Operationalizing osquery: Endpoint log considerations
In any reasonably sized osquery deployment, no matter your end goal or use case, you will need a mechanism to deploy osquery at some scale and manage a fleet of osquery agents. There are many fleet management solutions and I’ll not cover that topic here. Rather I’ll cover some of the key considerations of configuration-related options on the endpoint and highlight the implications of result logs. Osquery is very flexible and has many configuration options. Very specifically, we’ll list some topics and delve a bit more into data collection implications.
Osquery configuration management entails:
- Configuring of flags and options
- Configuring cert+secret for TLS-based remote control
- Scheduling queries
- Configure event tables and FIM
- Log destinations
A popular but challenging (for scaling) approach in dealing with osquery telemetry is log forwarding. An alternate approach is to simply use HTTP/TLS for everything. At Uptycs we specialize our solution around HTTP/TLS and we’ve built our Endpoint Detection Network (EDN) to scale out osquery deployments.
Here are a few things to consider if you are planning to write to local disk/log file for log forwarding (e.g., to Splunk or ELK):
- Depending on how many events (activity/load on the machine) and scheduled queries, osquery can generate significant volume of telemetry that can result in significant resource utilization on the endpoint.
- On the endpoint you will have to forward the logs reliably to a backend.
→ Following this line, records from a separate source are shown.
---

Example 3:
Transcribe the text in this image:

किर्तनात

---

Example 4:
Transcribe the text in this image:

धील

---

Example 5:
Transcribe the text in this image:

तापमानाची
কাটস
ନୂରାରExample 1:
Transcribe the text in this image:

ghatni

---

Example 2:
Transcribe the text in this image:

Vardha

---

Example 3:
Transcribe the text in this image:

- If you use snapshot mode and capture with high frequency, it will be prohibitively expense (CPU, storage and bandwidth), and if the frequency is low, you will miss events/data.
- If you use differential mode, reconstructing timeline-based state in a backend such as splunk or ELK is a significant challenge that you need to consider. The differential data received by the backend is structured with add/remove markers relative to an epoch. Thus the backend needs state reconstruction logic based on discrete point-in-time events. Due to this challenge, many may revert to snapshot and that mode is expensive and inefficient.
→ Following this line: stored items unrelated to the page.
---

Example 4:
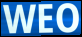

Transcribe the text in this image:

WEO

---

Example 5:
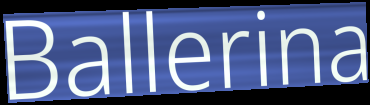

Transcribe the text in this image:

Ballerina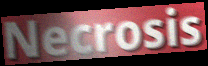
Necrosis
Osquery-powered Security Analytics
As summarized earlier, osquery is extremely capable and can be used as a universal agent for many uses cases including:
- Intrusion/Malicious activity detection (EDR)
- File Integrity Monitoring
- Incident Investigation
- Vulnerability Detection
- Audit and Compliance
In all of the above, osquery is a valuable part of a solution that provides structured telemetry. To complete the solution, you will need:
- A mechanism to manage a fleet of osquery universal agents
- Ability to aggregate osquery telemetry securely and collect it at scale across many agents
- A backend or data lake with streaming and historical analytics to solve the broad set of security use cases
In this blog I focused on osquery use cases. Of critical importance for enterprise-grade osquery deployments are considerations of scale. I’ll cover that topic in my next blog post.